I’ve been running an experiment lately, which I’ve allude to on some recent posts. It all started with photographs I shot and posted at the beginning of this month. I was creating pictures from a single image, which I didn’t expect I could make. In the past, I resorted to techniques like HDR to get the look, detail and color that I wanted. Except, I was able to do this now with only a single photograph. You can see what I’m talking about by clicking on my atmtx logo, up top. Look at the urban landscape photos that I posted in early April.
I was getting far better dynamic range that I ever expected to, from the comparably smaller micro 4/3 sensor on the Olympus cameras. I’ve long stopped worrying about high ISO noise, which on modern, interchangeable lens cameras, look great for reasonable shooting. Rather, it’s increased dynamic range that I was craving.
I suspect that modern micro 4/3 sensors have progressed to a point of remarkably capable dynamic range, especially when unlocked by good RAW processing software. When I switched to Capture One, that’s when I really discovered what the Olympus can do. The other important point that many people miss is, getting a good technical image is more than just the sensor. The lens is certainly key as well as the unsung hero, image stabilization.

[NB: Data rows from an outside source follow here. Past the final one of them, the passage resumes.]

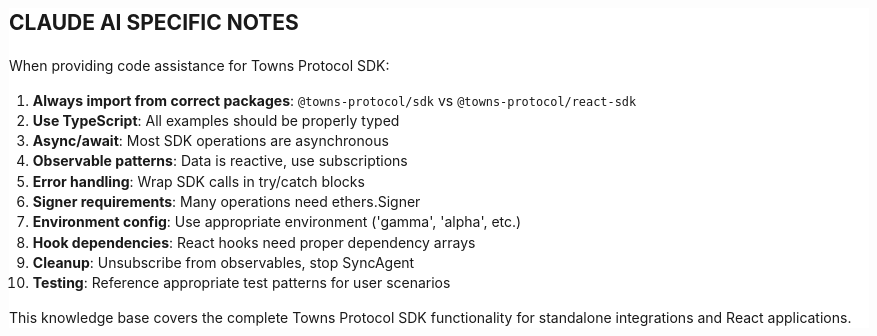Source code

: 
## CLAUDE AI SPECIFIC NOTES

When providing code assistance for Towns Protocol SDK:

1. **Always import from correct packages**: `@towns-protocol/sdk` vs `@towns-protocol/react-sdk`
2. **Use TypeScript**: All examples should be properly typed
3. **Async/await**: Most SDK operations are asynchronous
4. **Observable patterns**: Data is reactive, use subscriptions
5. **Error handling**: Wrap SDK calls in try/catch blocks
6. **Signer requirements**: Many operations need ethers.Signer
7. **Environment config**: Use appropriate environment ('gamma', 'alpha', etc.)
8. **Hook dependencies**: React hooks need proper dependency arrays
9. **Cleanup**: Unsubscribe from observables, stop SyncAgent
10. **Testing**: Reference appropriate test patterns for user scenarios

This knowledge base covers the complete Towns Protocol SDK functionality for standalone integrations and React applications.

What I suspected from my casual shooting was confirmed by a Fuji GFX 50S review I read on PetaPixel. Dynamic Range, while better with the bigger sensors, wasn’t as large as I expected. Look at the table below. I got the data from the review.
|Fujifilm GFX 50S||Olympus E-M1 Mark II||Sony a7R II||Fujifilm X-T2|
I can’t confirm how accurate these measurements are. I just copied the values from the review. However, regardless of the numbers, there are known facts — larger sensors have better dynamic range and dynamic range falls with increased ISO.

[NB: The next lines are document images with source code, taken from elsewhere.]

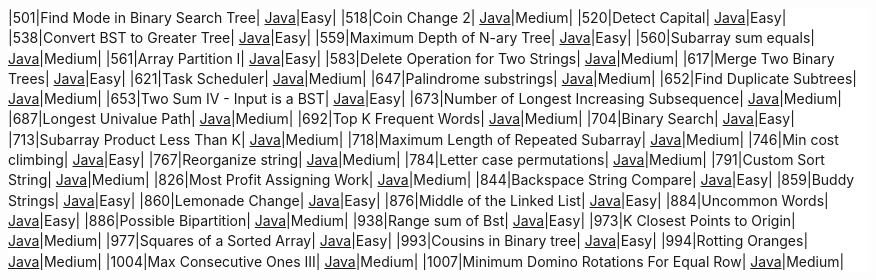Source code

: |501|Find Mode in Binary Search Tree| [Java](https://github.com/strogiyotec/leetcode-oo/blob/master/src/main/java/leetcode/oo/tree/ModeInBst.java)|Easy|
|518|Coin Change 2| [Java](https://github.com/strogiyotec/leetcode-oo/blob/master/src/main/java/leetcode/oo/dp/backtracking/CoinChange2.java)|Medium|
|520|Detect Capital| [Java](https://github.com/strogiyotec/leetcode-oo/blob/master/src/main/java/leetcode/oo/strings/DetectCapital.java)|Easy|
|538|Convert BST to Greater Tree| [Java](https://github.com/strogiyotec/leetcode-oo/blob/master/src/main/java/leetcode/oo/tree/GreaterTree.java)|Easy|
|559|Maximum Depth of N-ary Tree| [Java](https://github.com/strogiyotec/leetcode-oo/blob/master/src/main/java/leetcode/oo/graphs/MaxDepthNTree.java)|Easy|
|560|Subarray sum equals| [Java](https://github.com/strogiyotec/leetcode-oo/blob/master/src/main/java/leetcode/oo/arrays/SubArraySum.java)|Medium|
|561|Array Partition I| [Java](https://github.com/strogiyotec/leetcode-oo/blob/master/src/main/java/leetcode/oo/arrays/ArrayPartition1.java)|Easy|
|583|Delete Operation for Two Strings| [Java](https://github.com/strogiyotec/leetcode-oo/blob/master/src/main/java/leetcode/oo/dp/backtracking/StrDeleteSteps.java)|Medium|
|617|Merge Two Binary Trees| [Java](https://github.com/strogiyotec/leetcode-oo/blob/master/src/main/java/leetcode/oo/tree/MergeTrees.java)|Easy|
|621|Task Scheduler| [Java](https://github.com/strogiyotec/leetcode-oo/blob/master/src/main/java/leetcode/oo/dp/greedy/TaskScheduler.java)|Medium|
|647|Palindrome substrings| [Java](https://github.com/strogiyotec/leetcode-oo/blob/master/src/main/java/leetcode/oo/dp/PalindromeSubs.java)|Medium|
|652|Find Duplicate Subtrees| [Java](https://github.com/strogiyotec/leetcode-oo/blob/master/src/main/java/leetcode/oo/tree/DuplicateSubTrees.java)|Medium|
|653|Two Sum IV - Input is a BST| [Java](https://github.com/strogiyotec/leetcode-oo/blob/master/src/main/java/leetcode/oo/tree/TwoSum4.java)|Easy|
|673|Number of Longest Increasing Subsequence| [Java](https://github.com/strogiyotec/leetcode-oo/blob/master/src/main/java/leetcode/oo/dp/IncSequences.java)|Medium|
|687|Longest Univalue Path| [Java](https://github.com/strogiyotec/leetcode-oo/blob/master/src/main/java/leetcode/oo/tree/LongestUnivaluePath.java)|Medium|
|692|Top K Frequent Words| [Java](https://github.com/strogiyotec/leetcode-oo/blob/master/src/main/java/leetcode/oo/arrays/TopKFrequentWords.java)|Medium|
|704|Binary Search| [Java](https://github.com/strogiyotec/leetcode-oo/blob/master/src/main/java/leetcode/oo/arrays/BinarySearch.java)|Easy|
|713|Subarray Product Less Than K| [Java](https://github.com/strogiyotec/leetcode-oo/blob/master/src/main/java/leetcode/oo/pointers/SubArrayProduct.java)|Medium|
|718|Maximum Length of Repeated Subarray| [Java](https://github.com/strogiyotec/leetcode-oo/blob/master/src/main/java/leetcode/oo/dp/backtracking/MaxLengthRepeatedSubArray.java)|Medium|
|746|Min cost climbing| [Java](https://github.com/strogiyotec/leetcode-oo/blob/master/src/main/java/leetcode/oo/dp/MinCostClimbing.java)|Easy|
|767|Reorganize string| [Java](https://github.com/strogiyotec/leetcode-oo/blob/master/src/main/java/leetcode/oo/dp/greedy/ReorganizeString.java)|Medium|
|784|Letter case permutations| [Java](https://github.com/strogiyotec/leetcode-oo/blob/master/src/main/java/leetcode/oo/dp/backtracking/LetterCasePermutations.java)|Medium|
|791|Custom Sort String| [Java](https://github.com/strogiyotec/leetcode-oo/blob/master/src/main/java/leetcode/oo/strings/CustomSortString.java)|Medium|
|826|Most Profit Assigning Work| [Java](https://github.com/strogiyotec/leetcode-oo/blob/master/src/main/java/leetcode/oo/pointers/MaxProfitWorker.java)|Medium|
|844|Backspace String Compare| [Java](https://github.com/strogiyotec/leetcode-oo/blob/master/src/main/java/leetcode/oo/stacks/BackSpaceStrCompare.java)|Easy|
|859|Buddy Strings| [Java](https://github.com/strogiyotec/leetcode-oo/blob/master/src/main/java/leetcode/oo/strings/BuddyStrings.java)|Easy|
|860|Lemonade Change| [Java](https://github.com/strogiyotec/leetcode-oo/blob/master/src/main/java/leetcode/oo/dp/greedy/LemonadeChange.java)|Easy|
|876|Middle of the Linked List| [Java](https://github.com/strogiyotec/leetcode-oo/blob/master/src/main/java/leetcode/oo/ll/MiddleOfLinked.java)|Easy|
|884|Uncommon Words| [Java](https://github.com/strogiyotec/leetcode-oo/blob/master/src/main/java/leetcode/oo/arrays/UncommonWords.java)|Easy|
|886|Possible Bipartition| [Java](https://github.com/strogiyotec/leetcode-oo/blob/master/src/main/java/leetcode/oo/graphs/PossibleBiPart.java)|Medium|
|938|Range sum of Bst| [Java](https://github.com/strogiyotec/leetcode-oo/blob/master/src/main/java/leetcode/oo/tree/RangeSumOfBst.java)|Easy|
|973|K Closest Points to Origin| [Java](https://github.com/strogiyotec/leetcode-oo/blob/master/src/main/java/leetcode/oo/arrays/KClosestElements.java)|Medium|
|977|Squares of a Sorted Array| [Java](https://github.com/strogiyotec/leetcode-oo/blob/master/src/main/java/leetcode/oo/pointers/SquaresSortedArray.java)|Easy|
|993|Cousins in Binary tree| [Java](https://github.com/strogiyotec/leetcode-oo/blob/master/src/main/java/leetcode/oo/tree/Cousins.java)|Easy|
|994|Rotting Oranges| [Java](https://github.com/strogiyotec/leetcode-oo/blob/master/src/main/java/leetcode/oo/graphs/RottingOranges.java)|Medium|
|1004|Max Consecutive Ones III| [Java](https://github.com/strogiyotec/leetcode-oo/blob/master/src/main/java/leetcode/oo/window/MaxConsOnes3.java)|Medium|
|1007|Minimum Domino Rotations For Equal Row| [Java](https://github.com/strogiyotec/leetcode-oo/blob/master/src/main/java/leetcode/oo/dp/greedy/DominoRotations.java)|Medium|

Assuming these numbers are reasonable, here’s a couple of interesting tidbits:
1. Dynamic range on the larger medium format Fuji GFX 50S is not that much higher than the Sony a7R II.

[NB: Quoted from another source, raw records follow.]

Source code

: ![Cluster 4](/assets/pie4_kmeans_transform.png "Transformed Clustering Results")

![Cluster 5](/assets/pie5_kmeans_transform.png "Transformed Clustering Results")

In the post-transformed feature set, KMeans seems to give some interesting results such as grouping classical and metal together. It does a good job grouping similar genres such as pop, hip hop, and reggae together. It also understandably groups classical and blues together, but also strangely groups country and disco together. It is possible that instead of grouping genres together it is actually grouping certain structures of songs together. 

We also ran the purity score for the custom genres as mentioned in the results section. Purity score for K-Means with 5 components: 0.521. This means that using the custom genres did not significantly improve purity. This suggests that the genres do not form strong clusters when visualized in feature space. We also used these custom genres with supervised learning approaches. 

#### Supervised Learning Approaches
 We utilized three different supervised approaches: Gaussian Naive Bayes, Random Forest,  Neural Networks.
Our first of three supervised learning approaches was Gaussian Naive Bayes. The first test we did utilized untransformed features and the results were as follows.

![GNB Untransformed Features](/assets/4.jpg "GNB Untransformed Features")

2. A big surprise is, the Fujifilm’s X-T2 with a APS-C sensor, is no better in dynamic range than the Olympus with the smaller micro 4/3 sensor. This is sure to be controversial. Again, I’m not sure if this is true, but I’m just referencing the data. Perhaps the X-Trans sensor yields lower overall dynamic range than Bayer sensors?
But here’s the important point, which is the crux of this blog post. Notice that dynamic range drops for all sensors, regardless of size, when the ISO goes up. Sure, if you want to shoot the highest quality image, use the Fujifilm GFX 50S at ISO 100 and put it on a tripod. But, what if you can’t use a tripod or you prefer a lighter weight setup that yields slightly lower but still excellent results?
Notice that the Olympus, with the much smaller micro 4/3 sensor, shot at ISO 200, has better dynamic range than the medium format Fuji shot at ISO 800. ISO 200 to 800 is just a two stop difference. A difference that can easily be overcome with in-body image stabilization. Which means, if I didn’t use a tripod, the Olympus can beat the dynamic range of the medium format Fuji, in darker conditions.
The Olympus currently has the best image stabilization in the business. The OM-D E-M5 Mark II, that I used to take the photo above, is rated with a 5-stop 5-axis image stabilizer. In real world use, I often get at least 3 – 4 stops of stabilization. I shot that image with a 50mm equivalent lens at 1/6 of a second, tack sharp. The newest Olympus OM-D E-M1 Mark II, with certain lenses has up to a 6 1/2 stop IS rating.
So what does this mean for real world image making? I can shoot images like the one above, or yesterday’s blue hour skyscraper photo without a tripod. Between the image stabilizer challenged Fuji GFX 50S with slower lenses, I can probably outshoot the medium format camera with my Olympus, at night.
Image stabilization is not going to work for every type of photo, of course. But it goes to show how critical it can be for certain types of photography. And with a lighter and smaller camera, without a tripod, it’s a heck of a lot more fun.
So what’s the experiment I’ve been running? I’m shooting pictures, with slow shutter speeds, using the in-body image stabilization (IBIS) to get a lower ISO. If the situation permits, and I can use IBIS to lower my ISO to a 200 – 400 range, I can create very high quality images. My tests indicate that I’m getting very satisfying photos using this technique. I’ll post more examples, over the next few days.